Congress has the power to promulgate standards and procedures for invoking the privilege, under its authority: (i) "To constitute Tribunals inferior to the supreme Court," and by necessary inference the jurisdiction of such "Tribunals" (Article I, Section 8, Clause 9); (ii) to make "Regulations" with respect to the "appellate Jurisdiction" of the Supreme Court (Article III, Section 2, Clause 2); and (iii) "To make all Laws which shall be necessary and proper" for these purposes (Article I, Section 8, Clause 18). And it has a duty to do so, as well--because Congress' neglect, failure, or refusal to render the Constitution's guarantee of the writ meaningful would amount to a tacit suspension of it.

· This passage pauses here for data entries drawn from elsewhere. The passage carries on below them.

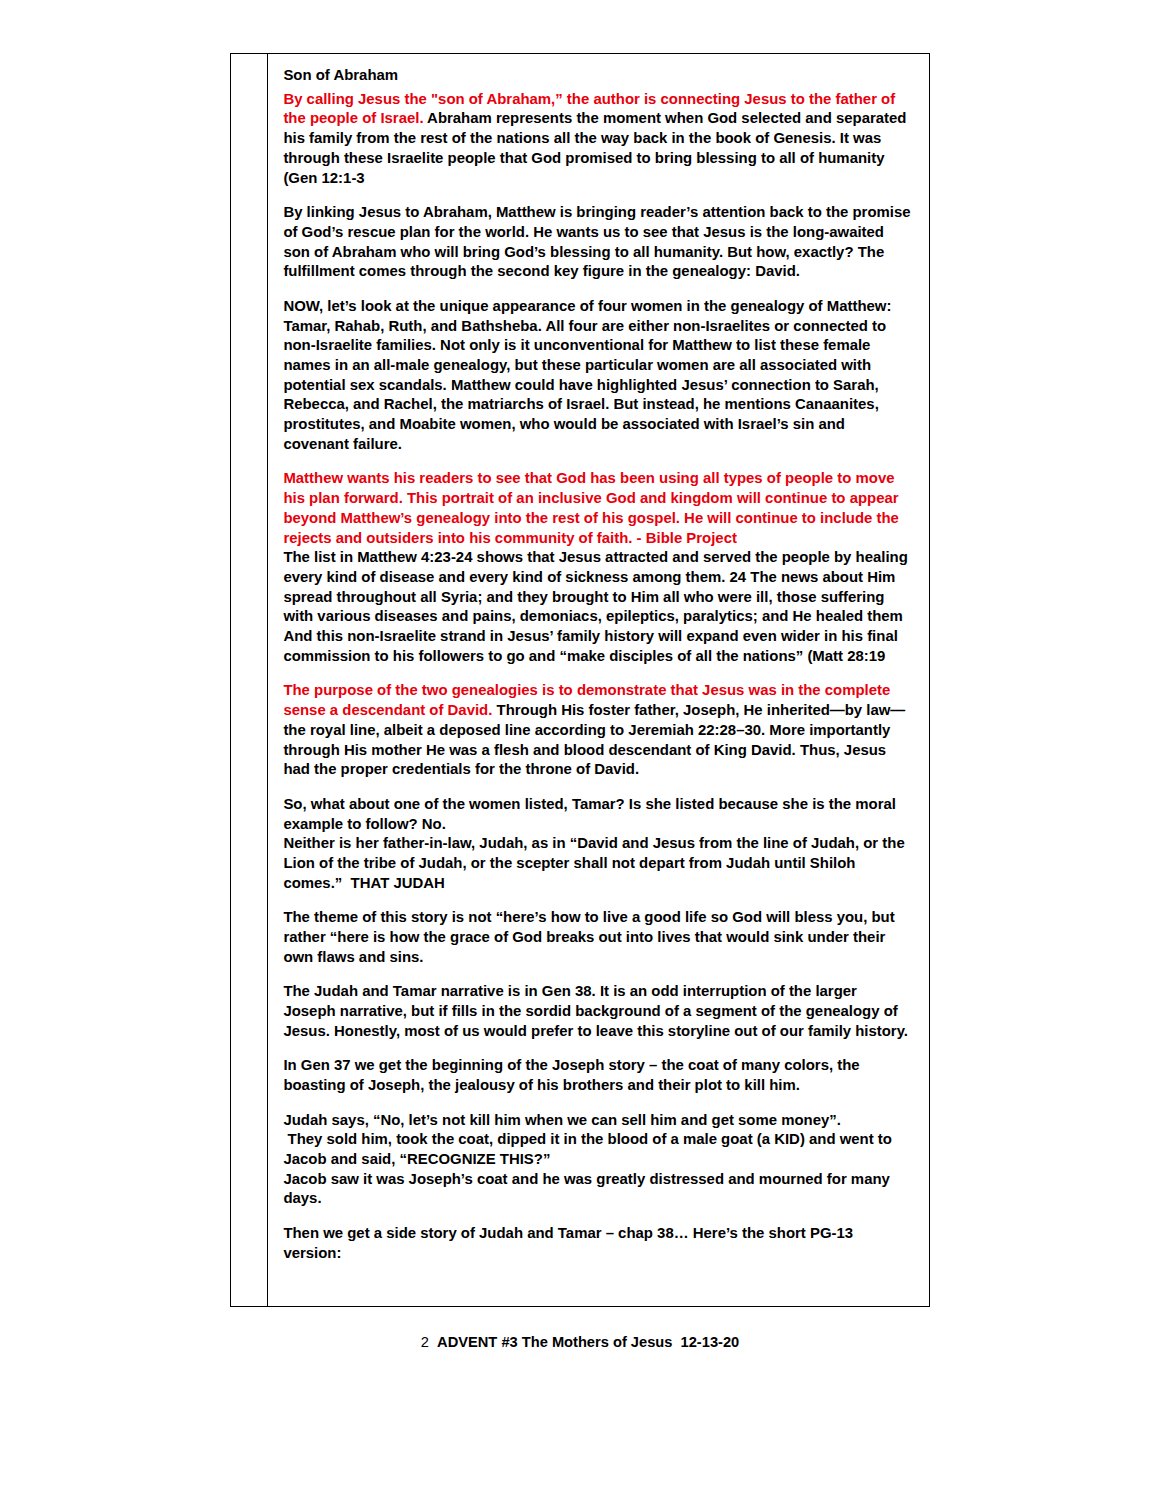Son of Abraham
By calling Jesus the "son of Abraham,” the author is connecting Jesus to the father of the people of Israel. Abraham represents the moment when God selected and separated his family from the rest of the nations all the way back in the book of Genesis. It was through these Israelite people that God promised to bring blessing to all of humanity (Gen 12:1-3
By linking Jesus to Abraham, Matthew is bringing reader’s attention back to the promise of God’s rescue plan for the world. He wants us to see that Jesus is the long-awaited son of Abraham who will bring God’s blessing to all humanity. But how, exactly? The fulfillment comes through the second key figure in the genealogy: David.
NOW, let’s look at the unique appearance of four women in the genealogy of Matthew: Tamar, Rahab, Ruth, and Bathsheba. All four are either non-Israelites or connected to non-Israelite families. Not only is it unconventional for Matthew to list these female names in an all-male genealogy, but these particular women are all associated with potential sex scandals. Matthew could have highlighted Jesus’ connection to Sarah, Rebecca, and Rachel, the matriarchs of Israel. But instead, he mentions Canaanites, prostitutes, and Moabite women, who would be associated with Israel’s sin and covenant failure.
Matthew wants his readers to see that God has been using all types of people to move his plan forward. This portrait of an inclusive God and kingdom will continue to appear beyond Matthew’s genealogy into the rest of his gospel. He will continue to include the rejects and outsiders into his community of faith. - Bible Project
The list in Matthew 4:23-24 shows that Jesus attracted and served the people by healing every kind of disease and every kind of sickness among them. 24 The news about Him spread throughout all Syria; and they brought to Him all who were ill, those suffering with various diseases and pains, demoniacs, epileptics, paralytics; and He healed them
And this non-Israelite strand in Jesus’ family history will expand even wider in his final commission to his followers to go and “make disciples of all the nations” (Matt 28:19
The purpose of the two genealogies is to demonstrate that Jesus was in the complete sense a descendant of David. Through His foster father, Joseph, He inherited—by law—the royal line, albeit a deposed line according to Jeremiah 22:28–30. More importantly through His mother He was a flesh and blood descendant of King David. Thus, Jesus had the proper credentials for the throne of David.
So, what about one of the women listed, Tamar? Is she listed because she is the moral example to follow? No.
Neither is her father-in-law, Judah, as in “David and Jesus from the line of Judah, or the Lion of the tribe of Judah, or the scepter shall not depart from Judah until Shiloh comes.” THAT JUDAH
The theme of this story is not “here’s how to live a good life so God will bless you, but rather “here is how the grace of God breaks out into lives that would sink under their own flaws and sins.
The Judah and Tamar narrative is in Gen 38. It is an odd interruption of the larger Joseph narrative, but if fills in the sordid background of a segment of the genealogy of Jesus. Honestly, most of us would prefer to leave this storyline out of our family history.
In Gen 37 we get the beginning of the Joseph story – the coat of many colors, the boasting of Joseph, the jealousy of his brothers and their plot to kill him.
Judah says, “No, let’s not kill him when we can sell him and get some money”.
They sold him, took the coat, dipped it in the blood of a male goat (a KID) and went to Jacob and said, “RECOGNIZE THIS?”
Jacob saw it was Joseph’s coat and he was greatly distressed and mourned for many days.
Then we get a side story of Judah and Tamar – chap 38… Here’s the short PG-13 version:
2 ADVENT #3 The Mothers of Jesus 12-13-20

Whatever comports, in terms of comprehensiveness, reliability, and fairness, with the common-law procedures American courts employed in the late 1700s should pass muster today. Nonetheless, these historic processes are only "the absolute minimum." INS v. St. Cyr, 533 U.S. 289, 301 (2001). Therefore Congress may expand on them, to the benefit of persons seeking the writ.
Exercising the powers catalogued above, Congress may suspend the privilege, but only "when in Cases of Rebellion or Invasion the public Safety may require it." So suspension requires not only a bare statute, but also circumstances that meet the constitutional criteria. Congress has considered these requirements satisfied in few instances.